CONSIGNE: Citez mot pour mot les lignes qui vont du début du matériel jusqu'à celle qui contient « 食纤维食品级代餐饱腹低热 », celle-ci comprise. N'incluez pas les images dans votre réponse.

(Éléments listés dans un jeu de données)
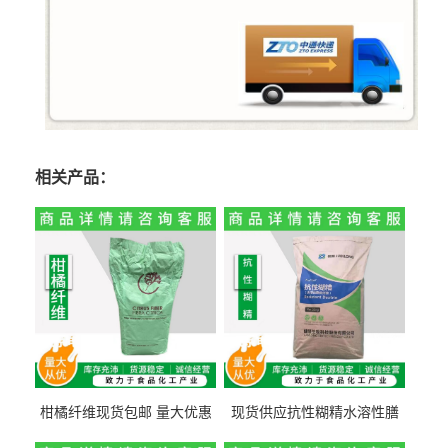
相关产品：
柑橘纤维现货包邮 量大优惠
现货供应抗性糊精水溶性膳
纤维素 柑橘粉 柑橘提取物
食纤维食品级代餐饱腹低热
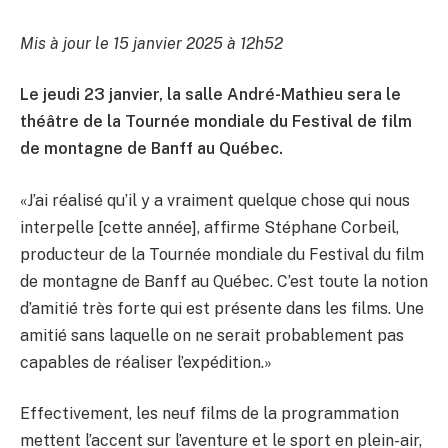
Mis à jour le 15 janvier 2025 à 12h52
Le jeudi 23 janvier, la salle André-Mathieu sera le
théâtre de la Tournée mondiale du Festival de film
de montagne de Banff au Québec.
«J’ai réalisé qu’il y a vraiment quelque chose qui nous
interpelle [cette année], affirme Stéphane Corbeil,
producteur de la Tournée mondiale du Festival du film
de montagne de Banff au Québec. C’est toute la notion
d’amitié très forte qui est présente dans les films. Une
amitié sans laquelle on ne serait probablement pas
capables de réaliser l’expédition.»
Effectivement, les neuf films de la programmation
mettent l’accent sur l’aventure et le sport en plein-air,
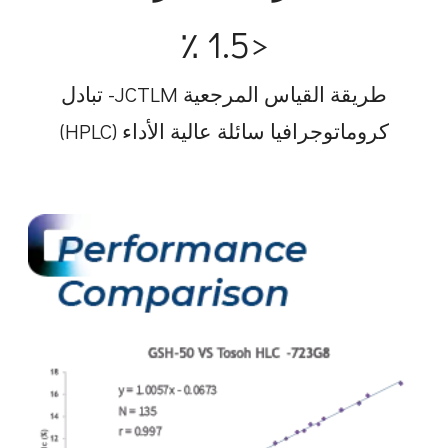
<1.5 ٪
طريقة القياس المرجعية JCTLM- تبادل
كروماتوجرافيا سائلة عالية الأداء (HPLC)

SOLUTION DÉTAILLÉE:
相关产品：
柑橘纤维现货包邮 量大优惠
现货供应抗性糊精水溶性膳
纤维素 柑橘粉 柑橘提取物
食纤维食品级代餐饱腹低热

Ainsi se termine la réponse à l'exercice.